Second, sometimes the actions were not configured correctly; for instance, the underlying flows might only be templates. Consequently, even if an agent correctly classified the topic and action, it failed to provide the correct result. Completing these templates offers a solution.
Third, the required topic or action was absent, preventing the agent from answering the user’s queries. Adding new topics and actions addresses this issue.
For all these scenarios, an automatic pipeline is designed and developed. Using our prompt optimization pipeline, the topics and actions instructions are optimized. For the other two scenarios, LLMs are used to cluster the queries and provide the necessary objects to generate the required topics, actions, corresponding instructions, and Apex Codes.
The Apex Codes are then sent to a staging area for debugging and deployment to the org. Any errors encountered are fed back to the LLMs and corrected. We then create or modify the Agent Script and deploy it to the org.
In one iteration, the agent’s accuracy improved from the initial 35% to approximately 70% by adding two new topics, five new actions, and optimizing the instructions within other topics. This represents almost a doubling of performance in just one iteration, and with subsequent iterations, an accuracy exceeding 95% could be reached, giving users confidence in deploying the agent to the real world. Read more on challenges and improving the agents in our previous blog Better LLM Agents for CRM Tasks: Tips and Tricks.
How is Salesforce using this service as customer zero today?

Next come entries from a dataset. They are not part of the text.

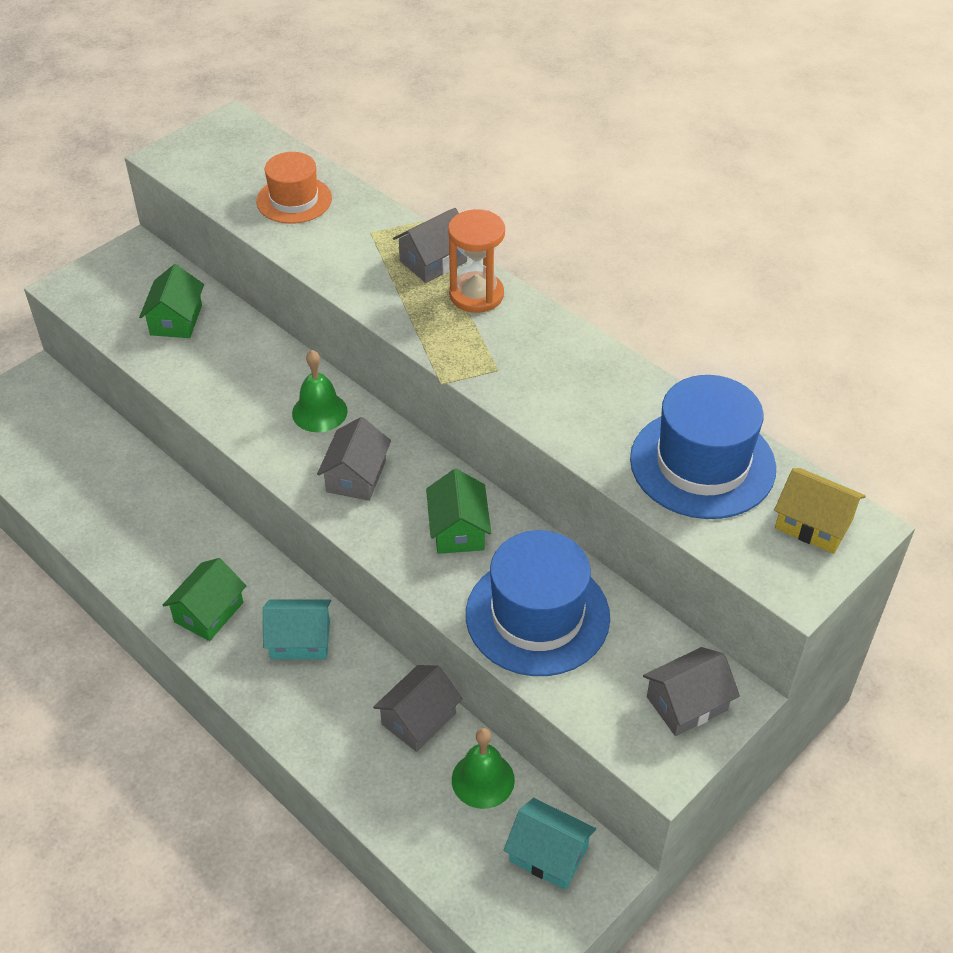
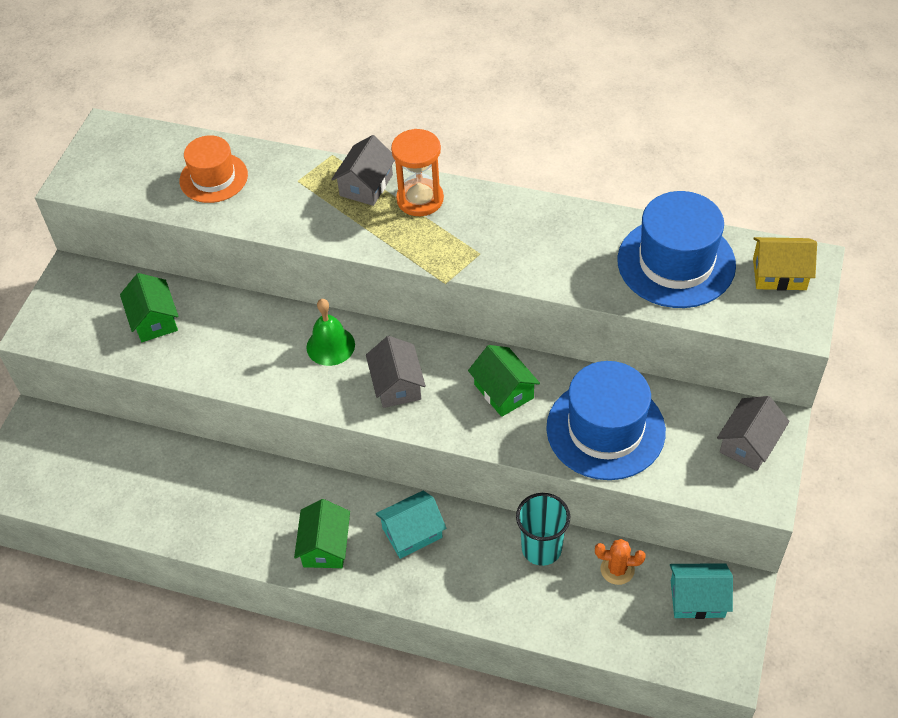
camera: 25 degrees left, 5 degrees up
(418, 719) = (541, 548): grey house -> turquoise cup
(483, 779) = (617, 569): green bell -> orange cactus

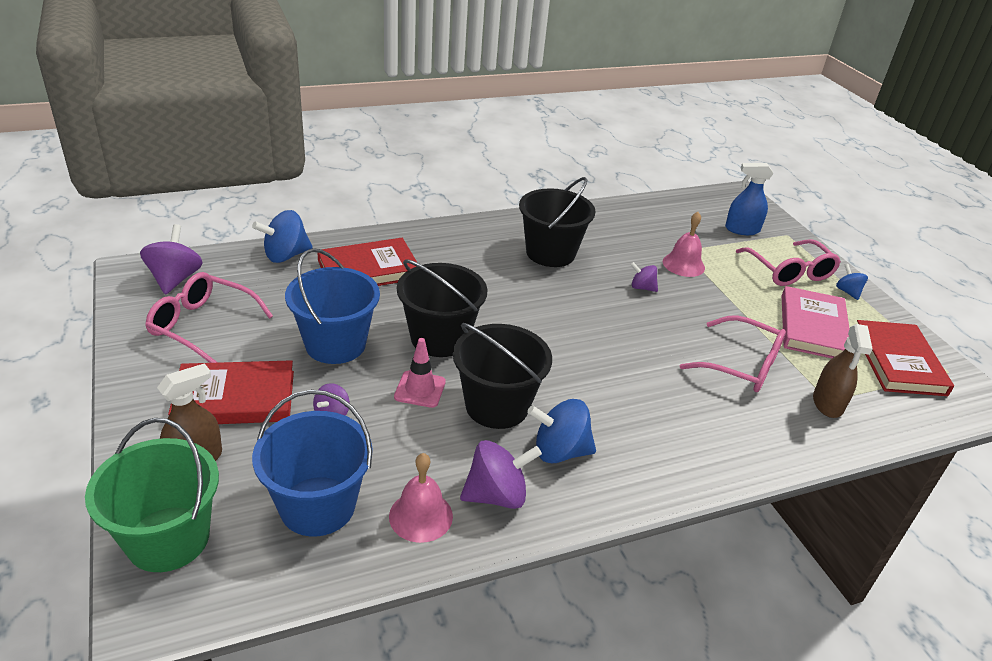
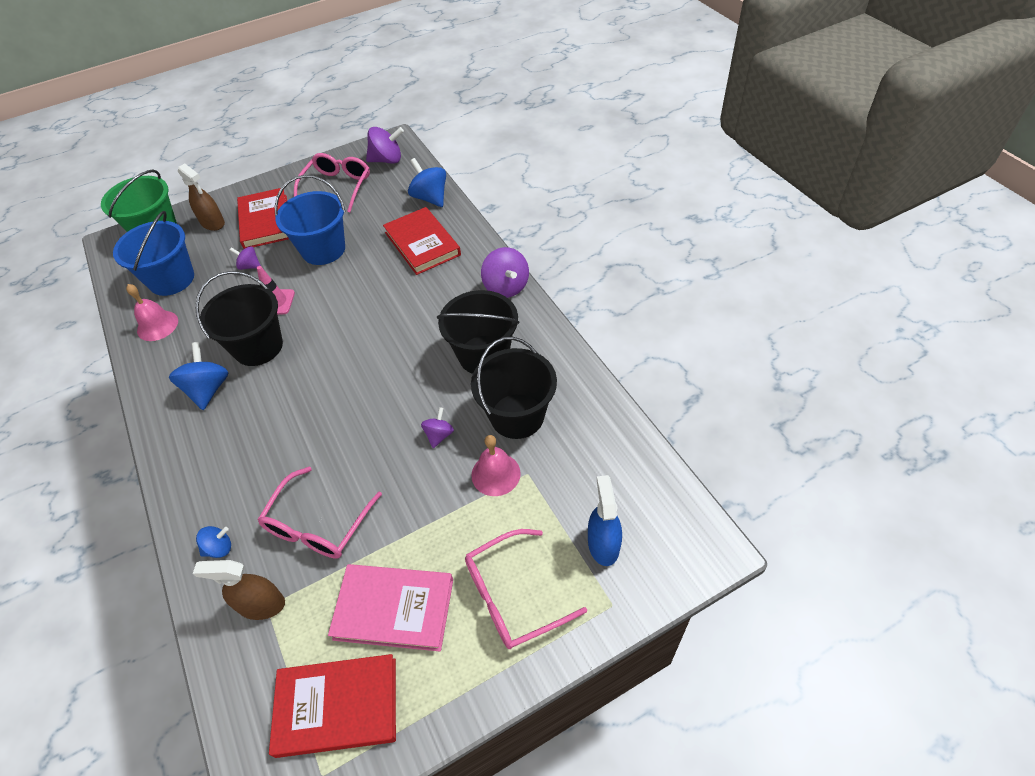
camera: 90 degrees right, 15 degrees up
(439, 338) = (337, 301): black bucket -> black bucket (517, 416)
(496, 495) = (170, 359): purple spinning top -> purple spinning top (506, 287)
(847, 292) = (482, 669): blue spinning top -> blue spinning top (219, 548)

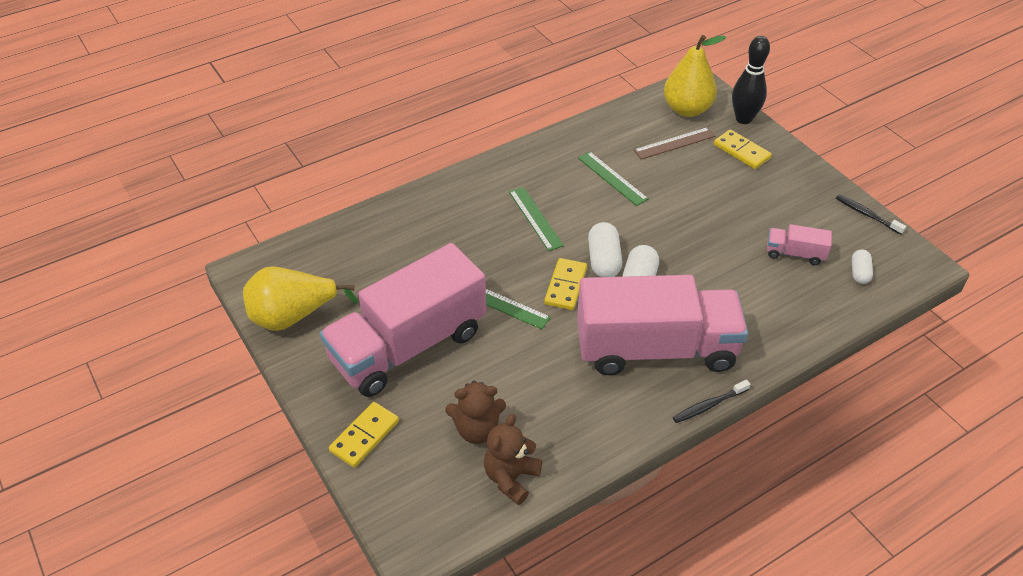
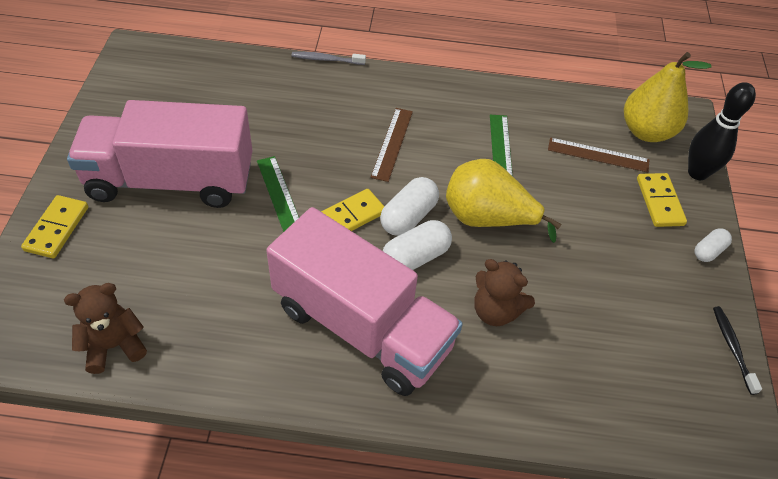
camera: 35 degrees right, 5 degrees up
(293, 316) = (121, 103): yellow pear -> yellow pear (487, 219)
(365, 436) = (57, 228): yellow domino -> yellow domino turned 60 degrees counterclockwise
(415, 186) = (326, 59): none -> grey toothbrush
(477, 429) = (138, 285): brown teddy bear -> brown teddy bear (495, 311)
(535, 218) = (392, 143): green ruler -> brown ruler
(709, 405) = (348, 415): black toothbrush -> none
(795, 254) = (604, 333): pink truck -> none
(859, 273) = (655, 401): white capsule -> white capsule (708, 251)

Upon launching our service as an internal demo tool, it successfully generated plenty of synthetic orgs within the first month itself. This service proved valuable to multiple internal teams – research and data science teams utilized it to generate data for benchmarking their own agents, security teams leveraged it in their red teaming efforts for the Agentforce agents, and solution engineers used it to create demos of Salesforce products and offerings for prospective customers. These generated orgs were diverse, encompassing a variety of contexts, including different industries, varying record counts, distinct objects, and specific requirements for particular objects. The data quality was consistently reviewed by these internal teams and generally met expectations.
Furthermore, a significant component of this data generation pipeline, which constitutes its core functionality, was also integrated into OrgFarm – an existing internal Salesforce service dedicated to creating all types of Salesforce orgs. Prior to this integration, OrgFarm relied on Snowfakery for populating data within the created orgs. Now, however, users can utilize the AI Powered Data Generation to generate and populate their orgs with contextually rich and relevant data. Following this integration, the monthly number of requests for AI-Powered Data Generation started growing more than those for Snowfakery.
Conclusion
The CRMArena Salesforce Org Data Generator (ODG) solves two major hurdles for developing enterprise AI agents – data security and accuracy. ODG creates a secure, realistic Salesforce Org simulation by generating complex, synthetic CRM data that mirrors production complexity without compliance or privacy risks.
ODG has three core capabilities –
- Uses advanced LLMs to generate unstructured, structured, and relational data that passes Salesforce validation.
- Automatically creates high-quality testing queries and their ground-truth answers to evaluate agent performance.
- Automates Salesforce testing environment setup and data upload.
A POC demonstrated ODG’s value by nearly doubling an AI agent’s accuracy. ODG is an essential “gym” for enterprise AI agents, empowering developers to confidently build, test, and deploy compliant, high-performing solutions.